当然のことながら、国会議員の主な仕事場は衆/参両院の本会議、委員会等である。地元での活動、様々な会合への参加、裏での根回し、メディアへの露出など、活動の場はいろいろあるだろうが、主たる活動の場は国会や各種委員会であることで間違いはないだろう。そこで活動していない者は仕事をしていないと見られても仕方がないとも言える。

そして、この主たる仕事場の活躍ぶりは検索可能な議事録データとして、国の方から公式に公開してくれている。

国会会議録検索システム

今回作ったThe Activity of Japanese Politicians - 国会活動の定量化は、第207回(2021/12/6-2021/12/21)から第211回(2023/1/23-2023/6/21)までの議事録データを取得し、集計したものである*2

何がわかるか

このダッシュボードでは、選挙区ごとに選出された政治家の活動状況がわかるようにした。また、複数会期を通じたトレンドから、頑張っている時期があったり、常に活動していないな、などもわかる。

実際にダッシュボードを眺めた個人の感想は以下である。

  • 自分が住んでいた選挙区の政治家はまぁまぁ活動していそう
  • メディアでよく見かけるあの政治家は実は全然会議に参加していなかったりする
  • 大臣などの役職につくとやたら活動量が増える(質疑応答に立つので当然ではある)
  • 大阪は維新が強いけど、活動も活発なので、大阪府民の声は国会活動にも反映されていると言えそう

参考文献

(1ページ目)国会議員は仕事してるの? 72人もいる「トリプルゼロ」とは | AERA dot. (アエラドット)

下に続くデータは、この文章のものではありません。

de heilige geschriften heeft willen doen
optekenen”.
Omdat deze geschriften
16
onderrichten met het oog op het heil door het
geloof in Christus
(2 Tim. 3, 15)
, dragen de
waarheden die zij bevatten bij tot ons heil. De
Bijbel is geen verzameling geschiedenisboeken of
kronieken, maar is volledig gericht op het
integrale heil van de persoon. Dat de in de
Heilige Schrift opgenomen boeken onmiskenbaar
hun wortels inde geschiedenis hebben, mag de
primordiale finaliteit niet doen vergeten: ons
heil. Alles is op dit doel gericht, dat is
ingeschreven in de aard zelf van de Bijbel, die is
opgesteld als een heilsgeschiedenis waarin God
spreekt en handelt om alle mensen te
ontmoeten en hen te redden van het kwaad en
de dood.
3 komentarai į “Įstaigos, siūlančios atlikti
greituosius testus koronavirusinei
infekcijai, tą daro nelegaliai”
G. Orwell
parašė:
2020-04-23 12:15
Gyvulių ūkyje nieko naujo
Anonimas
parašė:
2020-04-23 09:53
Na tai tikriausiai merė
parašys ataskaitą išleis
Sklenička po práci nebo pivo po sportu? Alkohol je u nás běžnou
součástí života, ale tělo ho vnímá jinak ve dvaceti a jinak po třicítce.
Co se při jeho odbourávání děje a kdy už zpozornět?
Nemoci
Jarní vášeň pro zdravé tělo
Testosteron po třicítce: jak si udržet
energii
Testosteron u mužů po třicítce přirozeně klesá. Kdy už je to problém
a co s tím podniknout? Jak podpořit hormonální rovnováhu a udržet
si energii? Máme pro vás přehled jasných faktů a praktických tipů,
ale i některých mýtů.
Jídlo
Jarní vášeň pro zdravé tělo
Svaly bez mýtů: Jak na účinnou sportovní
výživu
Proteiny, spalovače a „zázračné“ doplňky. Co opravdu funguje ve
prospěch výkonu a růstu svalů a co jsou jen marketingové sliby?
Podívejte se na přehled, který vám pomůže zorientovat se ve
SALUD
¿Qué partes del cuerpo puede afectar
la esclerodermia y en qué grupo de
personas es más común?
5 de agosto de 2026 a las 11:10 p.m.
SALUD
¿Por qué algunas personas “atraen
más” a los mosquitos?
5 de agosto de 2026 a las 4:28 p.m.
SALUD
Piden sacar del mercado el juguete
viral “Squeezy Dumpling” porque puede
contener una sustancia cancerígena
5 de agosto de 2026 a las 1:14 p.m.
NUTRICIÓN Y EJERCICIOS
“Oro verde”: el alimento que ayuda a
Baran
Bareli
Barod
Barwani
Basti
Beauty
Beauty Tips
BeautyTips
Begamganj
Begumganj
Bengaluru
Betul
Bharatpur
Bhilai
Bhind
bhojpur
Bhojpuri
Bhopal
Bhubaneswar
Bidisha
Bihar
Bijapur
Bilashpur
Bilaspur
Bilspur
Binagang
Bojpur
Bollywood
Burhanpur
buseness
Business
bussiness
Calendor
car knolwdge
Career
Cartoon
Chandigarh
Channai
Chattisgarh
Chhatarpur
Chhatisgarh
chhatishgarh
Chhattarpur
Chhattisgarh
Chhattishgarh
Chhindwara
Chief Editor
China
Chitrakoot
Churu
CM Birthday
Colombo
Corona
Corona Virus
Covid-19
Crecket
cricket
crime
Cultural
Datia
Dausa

有名な政治家が実は全然発言していないことは、数年前にも特集されたようである。

国会会議録検索システム検索用APIを使って国会での発言を分析してみた - Qiita

国会会議録検索システムAPIのご紹介|e-TEA

国会会議録検索システムのデータを利用したアドホックな分析事例はいくつかあるが、ダッシュボードにして継続的な監視を目指した事例はこれが初めてではないかと思われる。

今後の課題

データ基盤を整備したり、深掘って分析できるようにしたりなど、趣味プロジェクトとして育てたい。